# To do:
Going down the data below, set down exactly the line with "Převodní ID Google Ads je nezbytné pro" and each line after it through the line with "Měření výkonu konverze s převodním ID je"; no other lines.

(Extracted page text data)

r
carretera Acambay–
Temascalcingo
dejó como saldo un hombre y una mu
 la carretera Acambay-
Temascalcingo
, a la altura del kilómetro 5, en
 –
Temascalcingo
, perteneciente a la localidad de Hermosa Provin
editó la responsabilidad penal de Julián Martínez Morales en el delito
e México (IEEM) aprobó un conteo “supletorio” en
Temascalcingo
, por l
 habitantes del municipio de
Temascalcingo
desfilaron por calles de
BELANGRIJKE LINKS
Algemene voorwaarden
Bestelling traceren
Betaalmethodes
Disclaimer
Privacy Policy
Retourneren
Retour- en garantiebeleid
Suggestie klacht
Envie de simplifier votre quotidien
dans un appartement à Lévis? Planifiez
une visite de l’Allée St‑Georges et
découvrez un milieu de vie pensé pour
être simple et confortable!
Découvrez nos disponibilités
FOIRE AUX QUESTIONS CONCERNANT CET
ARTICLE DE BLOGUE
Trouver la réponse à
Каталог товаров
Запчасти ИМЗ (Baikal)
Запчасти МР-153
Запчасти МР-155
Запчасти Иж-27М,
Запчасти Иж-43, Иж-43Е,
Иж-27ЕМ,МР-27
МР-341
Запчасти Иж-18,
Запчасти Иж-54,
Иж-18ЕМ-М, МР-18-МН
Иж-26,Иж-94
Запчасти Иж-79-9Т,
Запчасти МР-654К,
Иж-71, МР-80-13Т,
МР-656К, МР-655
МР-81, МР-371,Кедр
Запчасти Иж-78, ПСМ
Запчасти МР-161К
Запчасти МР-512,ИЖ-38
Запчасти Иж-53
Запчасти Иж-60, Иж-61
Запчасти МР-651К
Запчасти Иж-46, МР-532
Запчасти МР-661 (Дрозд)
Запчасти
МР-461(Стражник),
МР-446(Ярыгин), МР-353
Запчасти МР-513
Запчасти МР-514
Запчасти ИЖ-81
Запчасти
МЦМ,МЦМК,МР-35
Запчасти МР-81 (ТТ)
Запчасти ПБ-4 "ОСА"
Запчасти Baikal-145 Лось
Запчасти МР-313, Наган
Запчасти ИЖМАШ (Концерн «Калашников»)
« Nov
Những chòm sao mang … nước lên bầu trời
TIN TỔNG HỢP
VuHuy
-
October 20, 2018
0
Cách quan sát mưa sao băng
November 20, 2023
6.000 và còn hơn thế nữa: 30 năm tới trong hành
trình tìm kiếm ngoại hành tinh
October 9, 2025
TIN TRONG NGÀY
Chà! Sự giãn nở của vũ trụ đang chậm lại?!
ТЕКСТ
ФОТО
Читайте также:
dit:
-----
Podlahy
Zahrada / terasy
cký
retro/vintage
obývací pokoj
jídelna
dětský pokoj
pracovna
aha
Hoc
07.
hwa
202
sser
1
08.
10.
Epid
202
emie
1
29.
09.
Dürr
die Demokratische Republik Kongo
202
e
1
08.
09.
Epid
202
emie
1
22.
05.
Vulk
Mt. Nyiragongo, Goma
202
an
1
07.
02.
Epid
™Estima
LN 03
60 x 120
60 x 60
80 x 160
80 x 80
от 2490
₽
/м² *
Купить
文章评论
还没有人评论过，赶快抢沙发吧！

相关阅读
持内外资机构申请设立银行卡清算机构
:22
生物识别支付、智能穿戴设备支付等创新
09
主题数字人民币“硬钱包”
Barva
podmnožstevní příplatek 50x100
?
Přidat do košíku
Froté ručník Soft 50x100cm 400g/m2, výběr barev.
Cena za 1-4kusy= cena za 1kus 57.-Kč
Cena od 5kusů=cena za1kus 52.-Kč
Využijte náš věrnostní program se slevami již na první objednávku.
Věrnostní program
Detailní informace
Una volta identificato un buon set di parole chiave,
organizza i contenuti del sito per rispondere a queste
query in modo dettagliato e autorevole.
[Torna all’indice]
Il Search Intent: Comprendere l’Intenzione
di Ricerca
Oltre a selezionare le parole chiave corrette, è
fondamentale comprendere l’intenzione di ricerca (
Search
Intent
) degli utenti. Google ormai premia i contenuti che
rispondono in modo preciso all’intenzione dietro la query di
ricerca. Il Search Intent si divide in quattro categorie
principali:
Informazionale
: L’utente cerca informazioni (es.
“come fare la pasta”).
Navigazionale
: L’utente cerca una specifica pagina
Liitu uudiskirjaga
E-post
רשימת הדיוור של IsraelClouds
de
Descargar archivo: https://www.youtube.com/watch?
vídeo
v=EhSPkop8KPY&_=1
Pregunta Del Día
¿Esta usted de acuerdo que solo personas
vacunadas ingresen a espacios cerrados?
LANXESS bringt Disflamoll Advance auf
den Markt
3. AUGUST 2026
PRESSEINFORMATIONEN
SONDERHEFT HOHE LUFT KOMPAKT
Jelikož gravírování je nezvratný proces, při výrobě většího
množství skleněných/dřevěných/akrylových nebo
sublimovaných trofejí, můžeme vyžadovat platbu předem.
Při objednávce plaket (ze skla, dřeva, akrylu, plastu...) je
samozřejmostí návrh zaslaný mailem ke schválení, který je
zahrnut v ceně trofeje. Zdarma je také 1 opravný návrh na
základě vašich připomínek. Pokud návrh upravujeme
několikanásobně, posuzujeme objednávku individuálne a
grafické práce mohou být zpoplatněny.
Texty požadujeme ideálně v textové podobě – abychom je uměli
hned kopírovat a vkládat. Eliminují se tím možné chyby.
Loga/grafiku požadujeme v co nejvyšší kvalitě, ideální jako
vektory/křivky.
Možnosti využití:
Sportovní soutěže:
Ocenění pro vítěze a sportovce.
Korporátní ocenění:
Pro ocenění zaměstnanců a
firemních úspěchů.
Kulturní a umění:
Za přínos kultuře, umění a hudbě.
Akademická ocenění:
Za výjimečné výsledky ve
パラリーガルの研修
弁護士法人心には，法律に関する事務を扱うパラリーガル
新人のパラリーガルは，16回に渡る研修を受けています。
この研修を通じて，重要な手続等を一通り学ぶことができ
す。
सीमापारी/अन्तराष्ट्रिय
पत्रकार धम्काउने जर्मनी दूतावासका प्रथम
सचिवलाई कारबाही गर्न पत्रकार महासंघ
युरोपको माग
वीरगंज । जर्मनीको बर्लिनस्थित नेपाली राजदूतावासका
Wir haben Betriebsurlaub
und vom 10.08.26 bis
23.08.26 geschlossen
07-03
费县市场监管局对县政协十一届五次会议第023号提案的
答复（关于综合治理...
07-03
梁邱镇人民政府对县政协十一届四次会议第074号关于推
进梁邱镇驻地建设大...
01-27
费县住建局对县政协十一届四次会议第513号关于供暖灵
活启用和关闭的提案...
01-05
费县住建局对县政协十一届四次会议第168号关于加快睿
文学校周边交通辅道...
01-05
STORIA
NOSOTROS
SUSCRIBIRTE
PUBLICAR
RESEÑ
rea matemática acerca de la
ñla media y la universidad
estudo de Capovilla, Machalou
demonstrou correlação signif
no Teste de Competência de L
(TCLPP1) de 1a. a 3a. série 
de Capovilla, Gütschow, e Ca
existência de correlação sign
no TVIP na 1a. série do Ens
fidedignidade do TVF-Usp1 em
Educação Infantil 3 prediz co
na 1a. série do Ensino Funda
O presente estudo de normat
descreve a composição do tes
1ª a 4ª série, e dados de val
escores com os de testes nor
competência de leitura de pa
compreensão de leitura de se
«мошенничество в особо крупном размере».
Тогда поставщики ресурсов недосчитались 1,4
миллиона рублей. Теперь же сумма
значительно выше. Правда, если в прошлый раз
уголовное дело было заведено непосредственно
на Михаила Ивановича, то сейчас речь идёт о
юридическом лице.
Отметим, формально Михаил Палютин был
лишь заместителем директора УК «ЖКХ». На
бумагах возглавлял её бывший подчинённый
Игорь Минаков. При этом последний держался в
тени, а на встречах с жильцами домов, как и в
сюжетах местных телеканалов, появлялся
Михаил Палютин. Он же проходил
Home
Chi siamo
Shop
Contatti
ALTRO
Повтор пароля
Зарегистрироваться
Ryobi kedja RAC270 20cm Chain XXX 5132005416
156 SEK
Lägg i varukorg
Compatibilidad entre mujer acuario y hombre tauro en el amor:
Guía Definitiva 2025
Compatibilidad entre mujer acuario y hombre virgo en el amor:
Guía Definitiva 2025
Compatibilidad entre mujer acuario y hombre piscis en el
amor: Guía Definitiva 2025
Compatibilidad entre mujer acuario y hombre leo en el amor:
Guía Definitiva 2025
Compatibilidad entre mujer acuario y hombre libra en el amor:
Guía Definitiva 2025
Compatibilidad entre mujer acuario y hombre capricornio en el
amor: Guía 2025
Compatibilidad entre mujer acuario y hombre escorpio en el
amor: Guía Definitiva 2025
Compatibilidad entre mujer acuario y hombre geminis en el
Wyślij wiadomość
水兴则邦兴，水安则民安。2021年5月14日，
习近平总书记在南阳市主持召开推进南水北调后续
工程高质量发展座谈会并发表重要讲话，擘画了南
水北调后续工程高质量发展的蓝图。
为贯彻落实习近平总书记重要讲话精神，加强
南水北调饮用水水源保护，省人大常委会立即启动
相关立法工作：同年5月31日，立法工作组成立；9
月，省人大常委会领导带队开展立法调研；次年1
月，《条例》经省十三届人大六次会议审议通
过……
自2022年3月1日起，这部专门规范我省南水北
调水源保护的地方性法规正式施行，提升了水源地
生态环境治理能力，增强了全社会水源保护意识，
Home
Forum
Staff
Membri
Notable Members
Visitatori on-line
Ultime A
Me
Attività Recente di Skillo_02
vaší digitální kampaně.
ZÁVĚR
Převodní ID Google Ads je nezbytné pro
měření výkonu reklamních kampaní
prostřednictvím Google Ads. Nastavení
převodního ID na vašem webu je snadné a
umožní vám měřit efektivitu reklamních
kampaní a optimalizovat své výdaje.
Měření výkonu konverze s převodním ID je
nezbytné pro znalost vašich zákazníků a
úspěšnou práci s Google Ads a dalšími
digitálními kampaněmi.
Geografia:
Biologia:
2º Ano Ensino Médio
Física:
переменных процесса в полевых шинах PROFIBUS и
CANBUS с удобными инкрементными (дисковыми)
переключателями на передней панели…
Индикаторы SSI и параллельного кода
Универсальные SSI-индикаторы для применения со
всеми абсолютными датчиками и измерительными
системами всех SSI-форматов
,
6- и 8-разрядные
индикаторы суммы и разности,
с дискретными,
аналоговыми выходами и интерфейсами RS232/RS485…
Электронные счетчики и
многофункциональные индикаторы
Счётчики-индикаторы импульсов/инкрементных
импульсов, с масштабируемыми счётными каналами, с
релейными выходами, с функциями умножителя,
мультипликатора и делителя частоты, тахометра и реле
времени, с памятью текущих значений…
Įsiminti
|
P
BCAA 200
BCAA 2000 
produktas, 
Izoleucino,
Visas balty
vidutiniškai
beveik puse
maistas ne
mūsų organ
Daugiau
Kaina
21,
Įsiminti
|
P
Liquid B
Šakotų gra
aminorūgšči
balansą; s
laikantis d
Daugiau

# Exercise output:
Převodní ID Google Ads je nezbytné pro
měření výkonu reklamních kampaní
prostřednictvím Google Ads. Nastavení
převodního ID na vašem webu je snadné a
umožní vám měřit efektivitu reklamních
kampaní a optimalizovat své výdaje.
Měření výkonu konverze s převodním ID je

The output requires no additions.